*引用文*
□ □ □ □ □ □ □
本発明は、磁気的に直列に配置された2種類以上の永久磁石を使用し、そのうちの少なくとも1つの永久磁石の磁束量を不可逆的に変化させて、低速から高速までの広範囲での可変速運転を可能とした永久磁石式回転電機に関する。
一般に、永久磁石式回転電機は大きく分けて2種類のタイプがある。回転子鉄心の外周に永久磁石を貼り付けた表面磁石型永久磁石式回転電機と、永久磁石を回転子鉄心の中に埋め込んだ埋め込み型永久磁石式回転電機である。可変速駆動用モータとしては、埋め込み型永久磁石式回転電機が適している。
□ □ □ □ □ □ □
*抽出された記録*
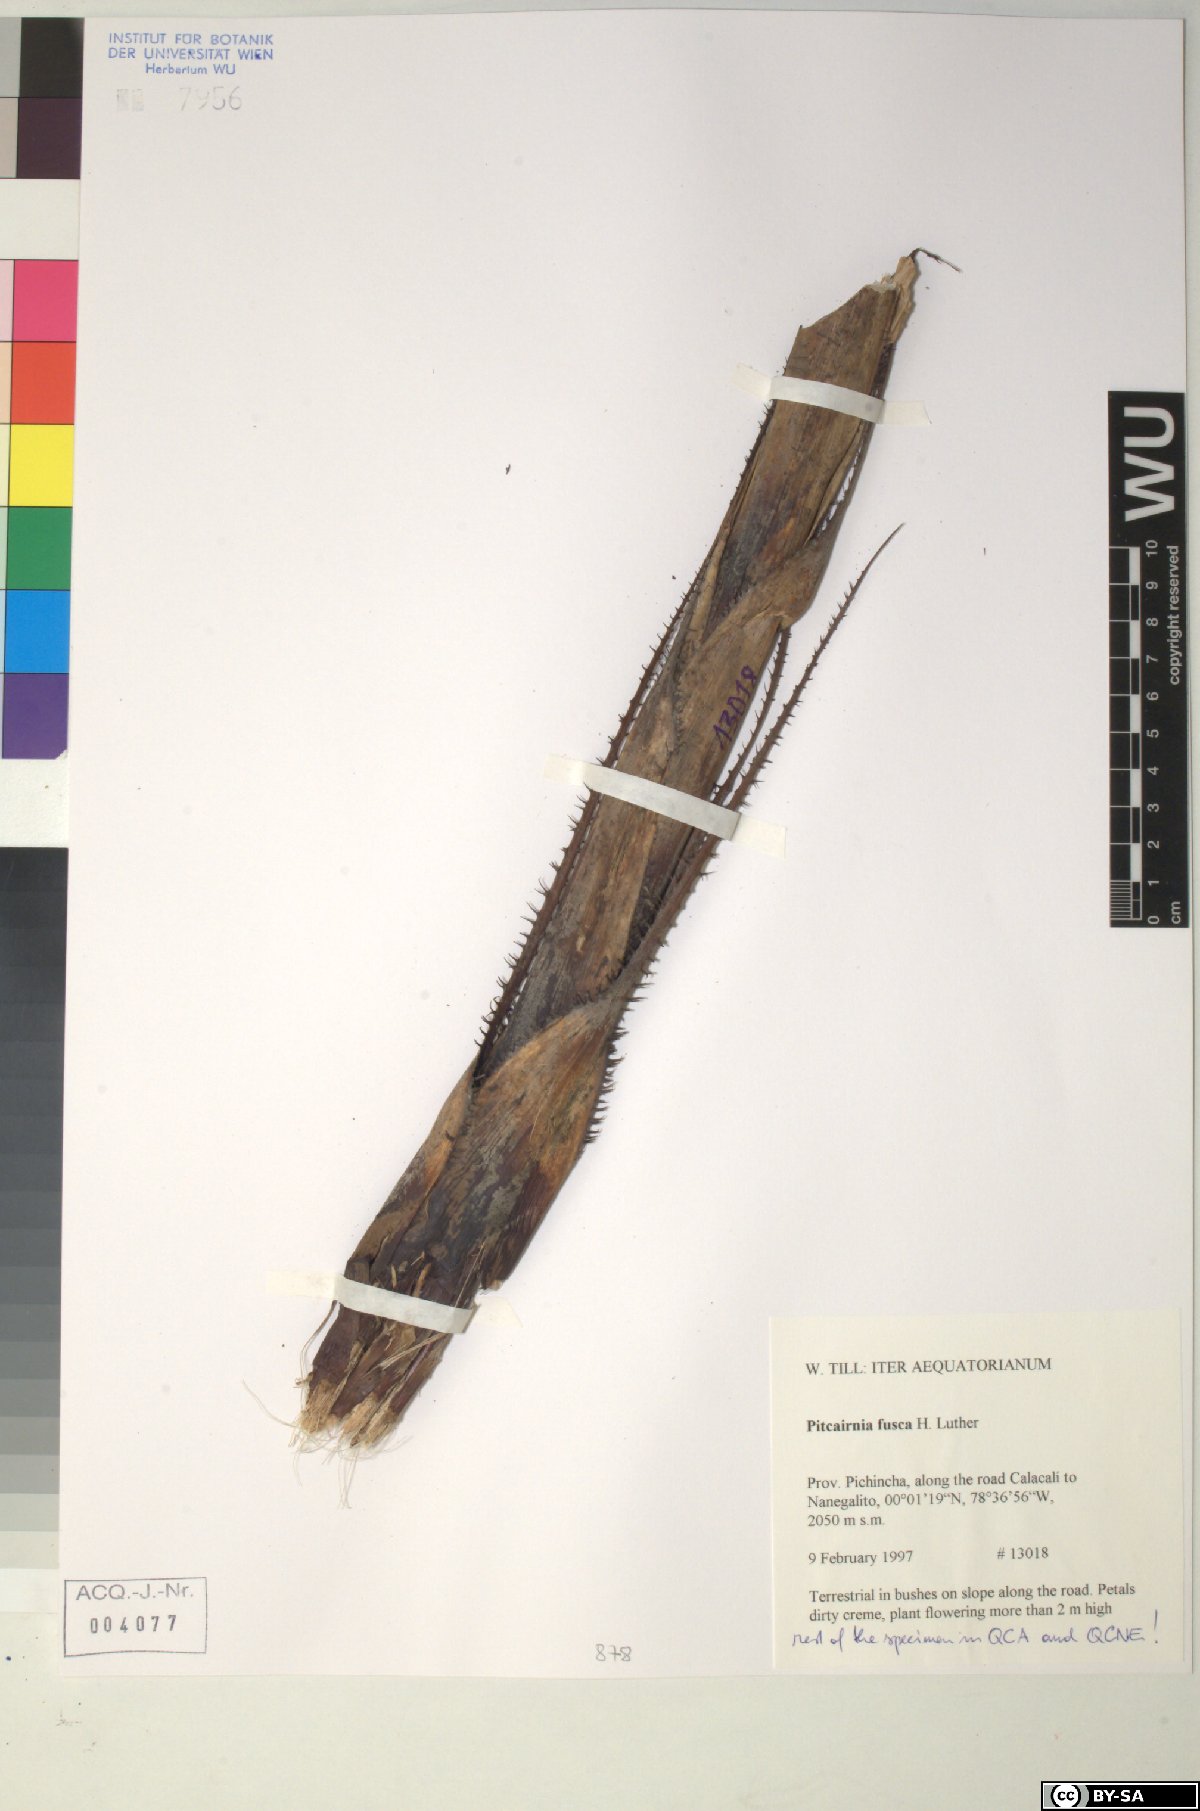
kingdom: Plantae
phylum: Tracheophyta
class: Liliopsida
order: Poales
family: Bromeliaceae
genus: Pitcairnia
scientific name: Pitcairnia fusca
□ □ □ □ □ □ □
*課題一覧*
**1)** 永久磁石式回転電機に関する引用文では、この回転電機が低速から高速までの広範囲で可変速運転できるのはどうしてだと述べられていますか。1〜3文で説明してください。
**2)** 永久磁石式回転電機に関する引用文を、最後の文の次から書き進めてください。

*解答一覧*
**1)** 磁気的に直列に配置された2種類以上の永久磁石を使用し、そのうちの少なくとも1つの永久磁石の磁束量を不可逆的に変化させるからです。

**2)**
永久磁石式回転電機では、永久磁石の鎖交磁束が常に一定で発生しているので、永久磁石による誘導電圧は回転速度に比例して高くなる。そのため、低速から高速まで可変速運転する場合、高速回転では永久磁石による誘導電圧(逆起電圧)が極めて高くなる。永久磁石による誘導電圧がインバータの電子部品に印加されてその耐電圧以上になると、電子部品が絶縁破壊する。そのため、永久磁石の磁束量が耐電圧以下になるように削減された設計を行うことが考えられるが、その場合には永久磁石式回転電機の低速域での出力及び効率が低下する。
低速から高速まで定出力に近い可変速運転を行う場合、永久磁の鎖交磁束は一定であるので、高速回転域では回転電機の電圧が電源電圧上限に達して出力に必要な電流が流れなくなる。その結果、高速回転域では出力が大幅に低下し、さらには高速回転まで広範囲に可変速運転できなくなる。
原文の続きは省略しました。